# About this exercise:
Reproduce the lines below verbatim, omitting the pictures.

# Dataset records:
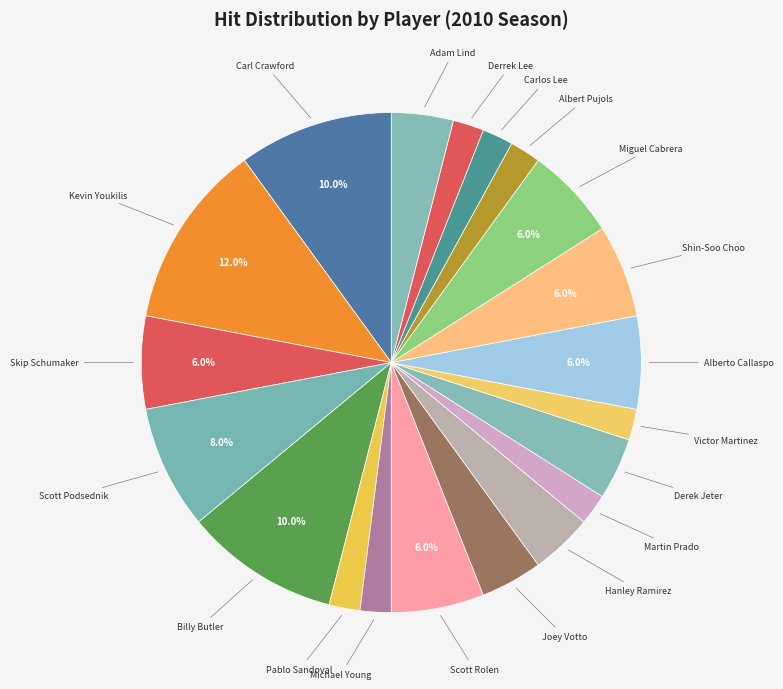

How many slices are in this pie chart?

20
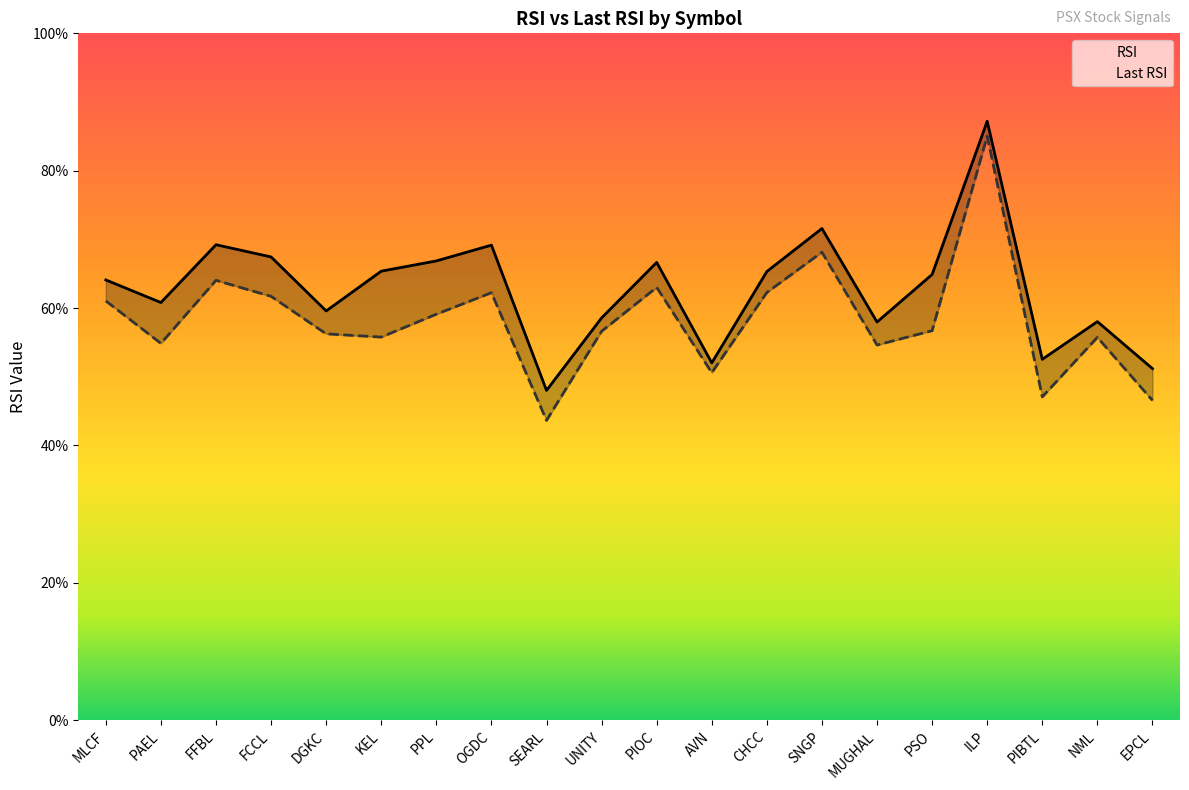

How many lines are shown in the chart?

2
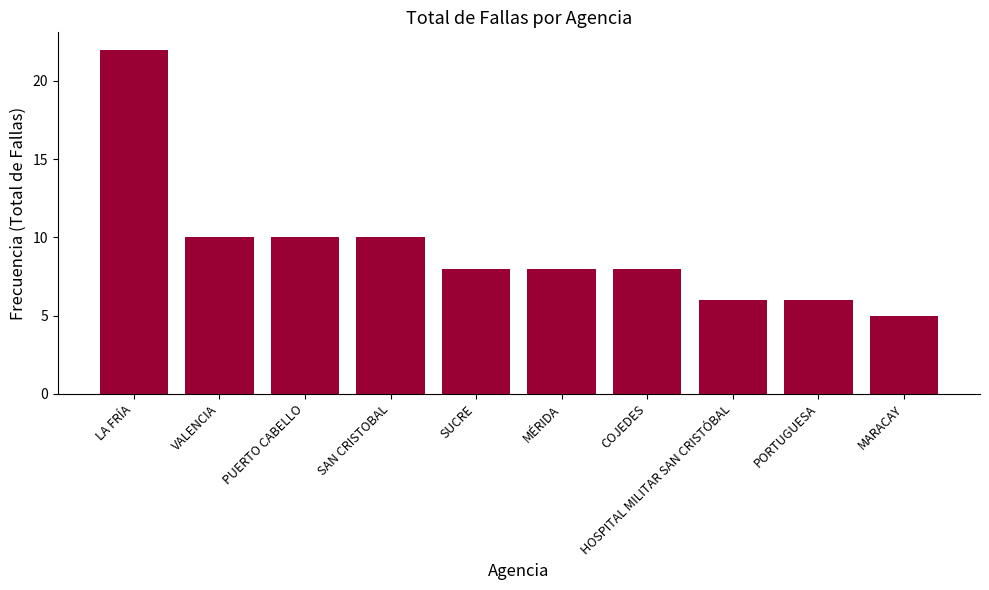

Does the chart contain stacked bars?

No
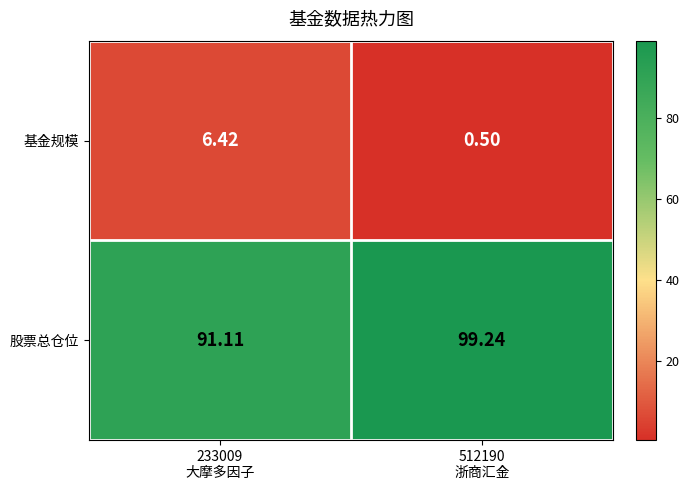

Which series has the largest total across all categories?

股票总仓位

# Output for this task:
How many slices are in this pie chart?

20

How many lines are shown in the chart?

2

Does the chart contain stacked bars?

No

Which series has the largest total across all categories?

股票总仓位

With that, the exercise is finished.